> Exercise directions:
Verbatim copy, images excluded: write out each record shown below.

-------- Source material

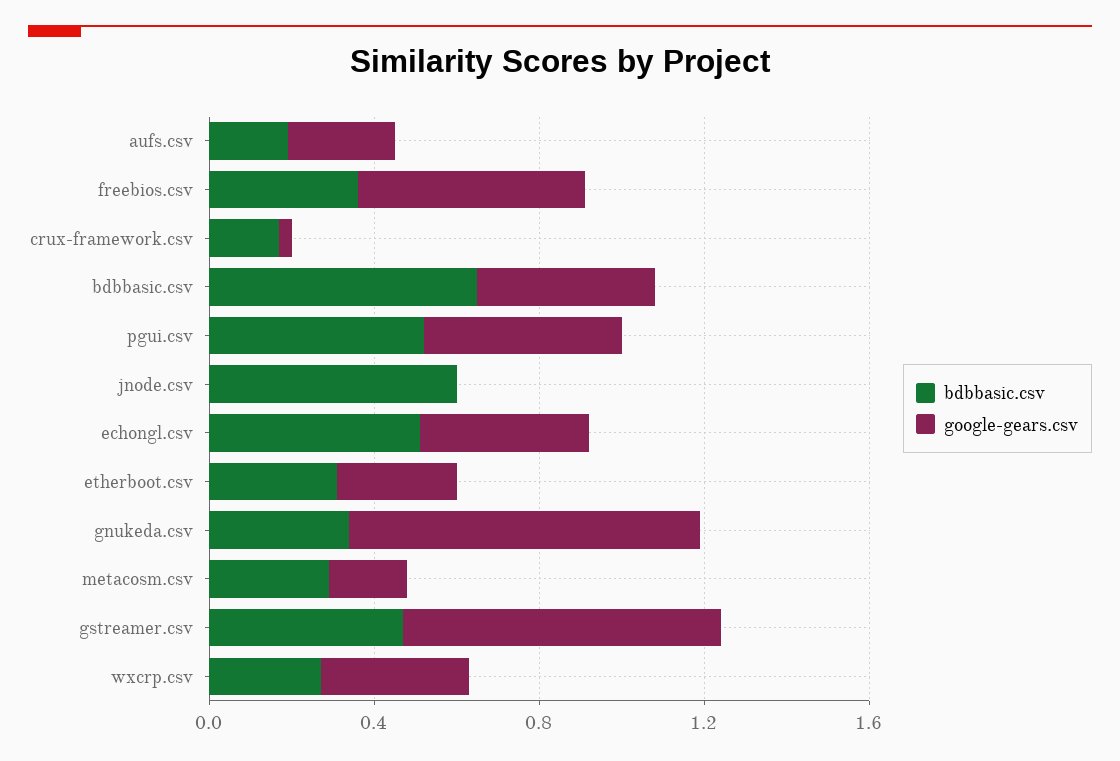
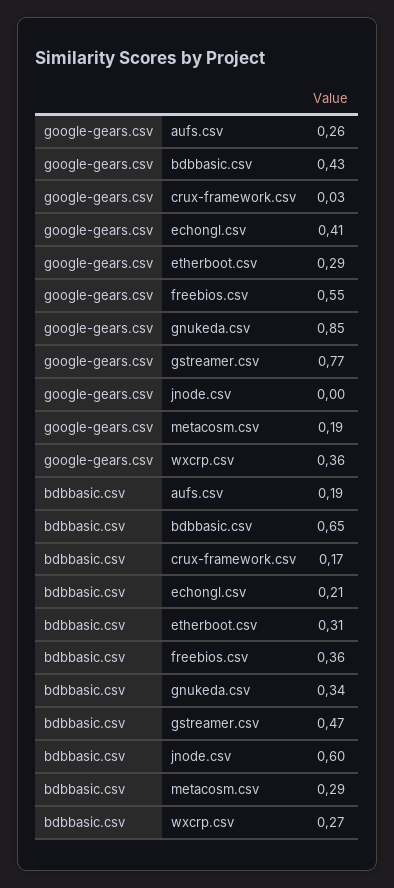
  {
    "bdbbasic.csv": {
      "aufs.csv": 0.19,
      "freebios.csv": 0.36,
      "crux-framework.csv": 0.17,
      "bdbbasic.csv": 0.65,
-     "pgui.csv": 0.5,
      "jnode.csv": 0.6,
-     "echongl.csv": 0.5,
+     "echongl.csv": 0.21,
      "etherboot.csv": 0.31,
      "gnukeda.csv": 0.34,
      "metacosm.csv": 0.29,
      "gstreamer.csv": 0.47,
      "wxcrp.csv": 0.27
    },
    "google-gears.csv": {
      "aufs.csv": 0.26,
      "freebios.csv": 0.55,
      "crux-framework.csv": 0.03,
      "bdbbasic.csv": 0.43,
-     "pgui.csv": 0.5,
      "jnode.csv": 0,
      "echongl.csv": 0.41,
      "etherboot.csv": 0.29,
      "gnukeda.csv": 0.85,
      "metacosm.csv": 0.19,
      "gstreamer.csv": 0.77,
      "wxcrp.csv": 0.36
    }
  }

----------------

> Solution to this exercise:
  {
    "bdbbasic.csv": {
      "aufs.csv": 0.19,
      "freebios.csv": 0.36,
      "crux-framework.csv": 0.17,
      "bdbbasic.csv": 0.65,
-     "pgui.csv": 0.5,
      "jnode.csv": 0.6,
-     "echongl.csv": 0.5,
+     "echongl.csv": 0.21,
      "etherboot.csv": 0.31,
      "gnukeda.csv": 0.34,
      "metacosm.csv": 0.29,
      "gstreamer.csv": 0.47,
      "wxcrp.csv": 0.27
    },
    "google-gears.csv": {
      "aufs.csv": 0.26,
      "freebios.csv": 0.55,
      "crux-framework.csv": 0.03,
      "bdbbasic.csv": 0.43,
-     "pgui.csv": 0.5,
      "jnode.csv": 0,
      "echongl.csv": 0.41,
      "etherboot.csv": 0.29,
      "gnukeda.csv": 0.85,
      "metacosm.csv": 0.19,
      "gstreamer.csv": 0.77,
      "wxcrp.csv": 0.36
    }
  }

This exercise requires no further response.